On the Dielectric “Constant” of Proteins: Smooth Dielectric Function for Macromolecular Modeling and Its Implementation in DelPhi
2015-12-16T22:39:55Z (GMT) by
Implicit methods for modeling protein electrostatics require dielectric properties of the system to be known, in particular, the value of the dielectric constant of protein. While numerous values of the internal protein dielectric constant were reported in the literature, still there is no consensus of what the optimal value is. Perhaps this is due to the fact that the protein dielectric constant is not a “constant” but is a complex function reflecting the properties of the protein’s structure and sequence. Here, we report an implementation of a Gaussian-based approach to deliver the dielectric constant distribution throughout the protein and surrounding water phase by utilizing the 3D structure of the corresponding macromolecule.
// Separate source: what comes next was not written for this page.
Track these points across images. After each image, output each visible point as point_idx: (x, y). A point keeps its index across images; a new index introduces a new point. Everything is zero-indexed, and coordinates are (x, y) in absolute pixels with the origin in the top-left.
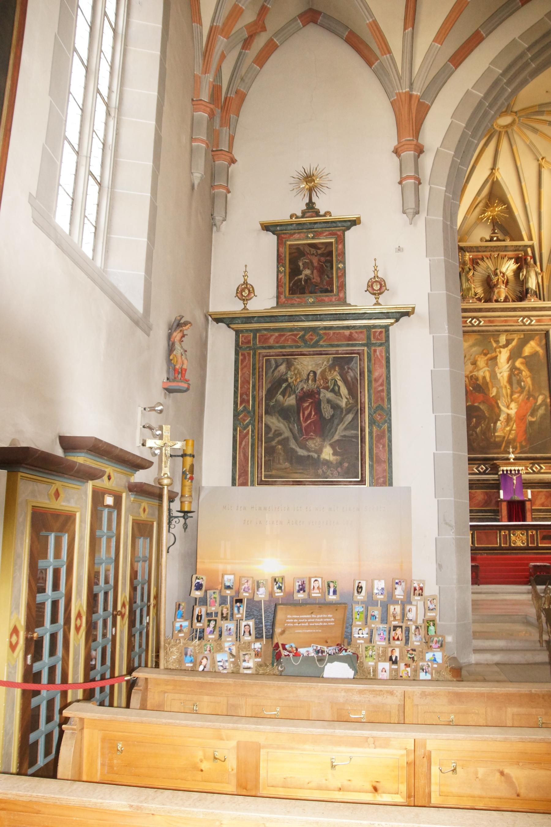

In contrast to previous reports, we construct a smooth dielectric function throughout the space of the system to be modeled rather than just constructing a “Gaussian surface” or smoothing molecule–water boundary. Analysis on a large set of proteins shows that (a) the average dielectric constant inside the protein is relatively low, about 6–7, and reaches a value of about 20–30 at the protein’s surface, and (b) high average local dielectric constant values are associated with charged residues while low dielectric constant values are automatically assigned to the regions occupied by hydrophobic residues. In terms of energetics, a benchmarking test was carried out against the experimental pKa’s of 89 residues in staphylococcal nuclease (SNase) and showed that it results in a much better RMSD (= 1.77 pK) than the corresponding calculations done with a homogeneous high dielectric constant with an optimal value of 10 (RMSD = 2.43 pK).